*What to produce:* Output every record below exactly.

(Stored data entries)
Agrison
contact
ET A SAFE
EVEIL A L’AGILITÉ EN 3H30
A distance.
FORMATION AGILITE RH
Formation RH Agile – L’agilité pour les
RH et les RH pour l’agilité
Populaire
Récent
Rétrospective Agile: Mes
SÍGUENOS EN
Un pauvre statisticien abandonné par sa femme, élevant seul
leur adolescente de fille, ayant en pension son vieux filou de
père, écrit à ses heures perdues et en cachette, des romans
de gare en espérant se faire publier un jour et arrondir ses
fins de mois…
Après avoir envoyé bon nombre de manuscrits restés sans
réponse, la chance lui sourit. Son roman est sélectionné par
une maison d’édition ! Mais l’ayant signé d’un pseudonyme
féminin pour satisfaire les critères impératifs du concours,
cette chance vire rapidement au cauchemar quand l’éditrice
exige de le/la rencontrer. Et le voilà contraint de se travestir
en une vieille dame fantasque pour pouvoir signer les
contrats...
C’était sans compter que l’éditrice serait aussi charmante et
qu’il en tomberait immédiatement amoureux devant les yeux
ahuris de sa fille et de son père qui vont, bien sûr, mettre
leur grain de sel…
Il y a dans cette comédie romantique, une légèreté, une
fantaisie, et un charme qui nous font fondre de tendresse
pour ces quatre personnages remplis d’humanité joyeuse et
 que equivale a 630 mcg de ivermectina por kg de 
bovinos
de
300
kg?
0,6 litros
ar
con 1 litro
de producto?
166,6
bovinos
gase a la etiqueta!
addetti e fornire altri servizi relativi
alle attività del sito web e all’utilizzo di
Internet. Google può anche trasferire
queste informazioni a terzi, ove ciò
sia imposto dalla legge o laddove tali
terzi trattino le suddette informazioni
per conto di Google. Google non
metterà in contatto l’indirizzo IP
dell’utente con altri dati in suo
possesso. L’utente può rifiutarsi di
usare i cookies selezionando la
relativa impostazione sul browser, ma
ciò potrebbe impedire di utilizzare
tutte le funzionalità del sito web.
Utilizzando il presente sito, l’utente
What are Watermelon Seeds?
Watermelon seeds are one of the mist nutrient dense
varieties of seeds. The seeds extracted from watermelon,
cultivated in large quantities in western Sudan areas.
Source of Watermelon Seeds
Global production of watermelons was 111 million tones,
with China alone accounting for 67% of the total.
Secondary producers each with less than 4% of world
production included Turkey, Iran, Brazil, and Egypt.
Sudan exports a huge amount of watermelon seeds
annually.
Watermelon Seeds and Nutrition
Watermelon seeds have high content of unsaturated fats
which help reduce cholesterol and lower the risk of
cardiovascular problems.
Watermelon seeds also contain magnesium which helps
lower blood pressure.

*Answer space:*
Agrison
contact
ET A SAFE
EVEIL A L’AGILITÉ EN 3H30
A distance.
FORMATION AGILITE RH
Formation RH Agile – L’agilité pour les
RH et les RH pour l’agilité
Populaire
Récent
Rétrospective Agile: Mes
SÍGUENOS EN
Un pauvre statisticien abandonné par sa femme, élevant seul
leur adolescente de fille, ayant en pension son vieux filou de
père, écrit à ses heures perdues et en cachette, des romans
de gare en espérant se faire publier un jour et arrondir ses
fins de mois…
Après avoir envoyé bon nombre de manuscrits restés sans
réponse, la chance lui sourit. Son roman est sélectionné par
une maison d’édition ! Mais l’ayant signé d’un pseudonyme
féminin pour satisfaire les critères impératifs du concours,
cette chance vire rapidement au cauchemar quand l’éditrice
exige de le/la rencontrer. Et le voilà contraint de se travestir
en une vieille dame fantasque pour pouvoir signer les
contrats...
C’était sans compter que l’éditrice serait aussi charmante et
qu’il en tomberait immédiatement amoureux devant les yeux
ahuris de sa fille et de son père qui vont, bien sûr, mettre
leur grain de sel…
Il y a dans cette comédie romantique, une légèreté, une
fantaisie, et un charme qui nous font fondre de tendresse
pour ces quatre personnages remplis d’humanité joyeuse et
 que equivale a 630 mcg de ivermectina por kg de 
bovinos
de
300
kg?
0,6 litros
ar
con 1 litro
de producto?
166,6
bovinos
gase a la etiqueta!
addetti e fornire altri servizi relativi
alle attività del sito web e all’utilizzo di
Internet. Google può anche trasferire
queste informazioni a terzi, ove ciò
sia imposto dalla legge o laddove tali
terzi trattino le suddette informazioni
per conto di Google. Google non
metterà in contatto l’indirizzo IP
dell’utente con altri dati in suo
possesso. L’utente può rifiutarsi di
usare i cookies selezionando la
relativa impostazione sul browser, ma
ciò potrebbe impedire di utilizzare
tutte le funzionalità del sito web.
Utilizzando il presente sito, l’utente
What are Watermelon Seeds?
Watermelon seeds are one of the mist nutrient dense
varieties of seeds. The seeds extracted from watermelon,
cultivated in large quantities in western Sudan areas.
Source of Watermelon Seeds
Global production of watermelons was 111 million tones,
with China alone accounting for 67% of the total.
Secondary producers each with less than 4% of world
production included Turkey, Iran, Brazil, and Egypt.
Sudan exports a huge amount of watermelon seeds
annually.
Watermelon Seeds and Nutrition
Watermelon seeds have high content of unsaturated fats
which help reduce cholesterol and lower the risk of
cardiovascular problems.
Watermelon seeds also contain magnesium which helps
lower blood pressure.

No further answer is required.